The son of Tartar was recognised by the Yangkam people as the first chief to be turbaned by the Fulani. His name
was Karo and he was succeeded by Yamusa. But during the reign of Abubakar the people left Ganuwa to settle in
Gwaram, south of the present Yangkam town, because of wars (yakin Kalumbu). After ten years Abubakar founded
the present Bashar town, in the area that they are still occupying. Abubakar was succeeded by Muhammadu
Lamlam, then followed a series of short reigns. At present Usman Idris, also known as Hakimin Bashar, rules,
subject to the king of Wase. The chief among the Yangkam is known as the Rekna Bashar. The Yangkam ruling
clan is known as Argando while the kingmakers include the Madakin Bashar, Kuyanbaba Bashar, Mansu Bashar
and the Imam (Islamic religious leader) of Bashar.

Yangkam culture
Before the Yangkam people embraced Islam, their traditional customs and religion were closely related to those of
the Boghom people. Before marriage, the suitor had to serve the in-laws in the farm, give a hand-woven white
cloth (alikyala), do building and roofing and give animals as bride-price.
Yangkam burial rites were like those of the Boghom. They used to remove the skull of the deceased for
observation after three months. Naming and circumcision rites were formerly similar with those of the Boghom,
although today all these rites are performed according to Islamic laws.
The Yangkam have the same name as the Boghom for the Supreme Being, Bappi, as well as formerly having
masquerades and shrines. But today these have fallen into disuse since conversion to Islam. Although Christianity
was brought to Yangkam in 1968, by Mr. Bala Abdu, a COCIN evangelist, they rejected it. When some non-
Yangkam residents accepted the gospel, the chief was reluctant to give them land to built a place of worship.

> _Supplied information_:
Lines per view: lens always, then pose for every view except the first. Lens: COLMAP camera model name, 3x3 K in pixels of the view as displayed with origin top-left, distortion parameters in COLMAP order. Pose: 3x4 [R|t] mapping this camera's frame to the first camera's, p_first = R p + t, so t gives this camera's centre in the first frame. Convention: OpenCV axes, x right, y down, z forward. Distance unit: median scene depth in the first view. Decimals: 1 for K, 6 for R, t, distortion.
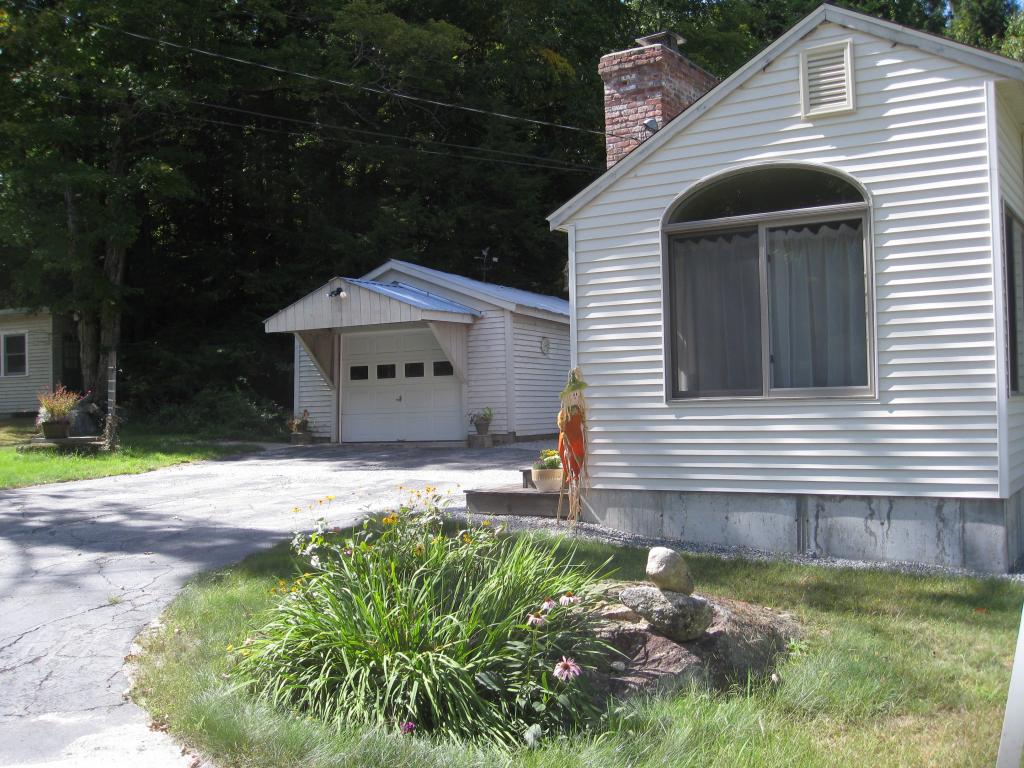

> _Tasks to perform_:
• A. Which kingmakers does the passage on the Yangkam people name?
• B. According to the passage on the Yangkam people, what name do the Yangkam and the Boghom share for the Supreme Being?
• C. Please return everything in the passage on the Yangkam people from "The son of Tartar" down to "leader) of Bashar.", with no changes.

> _Per-task outputs_:
• A.
- Madakin Bashar
- Kuyanbaba Bashar
- Mansu Bashar
- The Imam of Bashar

• B. Bappi

• C.
The son of Tartar was recognised by the Yangkam people as the first chief to be turbaned by the Fulani. His name
was Karo and he was succeeded by Yamusa. But during the reign of Abubakar the people left Ganuwa to settle in
Gwaram, south of the present Yangkam town, because of wars (yakin Kalumbu). After ten years Abubakar founded
the present Bashar town, in the area that they are still occupying. Abubakar was succeeded by Muhammadu
Lamlam, then followed a series of short reigns. At present Usman Idris, also known as Hakimin Bashar, rules,
subject to the king of Wase. The chief among the Yangkam is known as the Rekna Bashar. The Yangkam ruling
clan is known as Argando while the kingmakers include the Madakin Bashar, Kuyanbaba Bashar, Mansu Bashar
and the Imam (Islamic religious leader) of Bashar.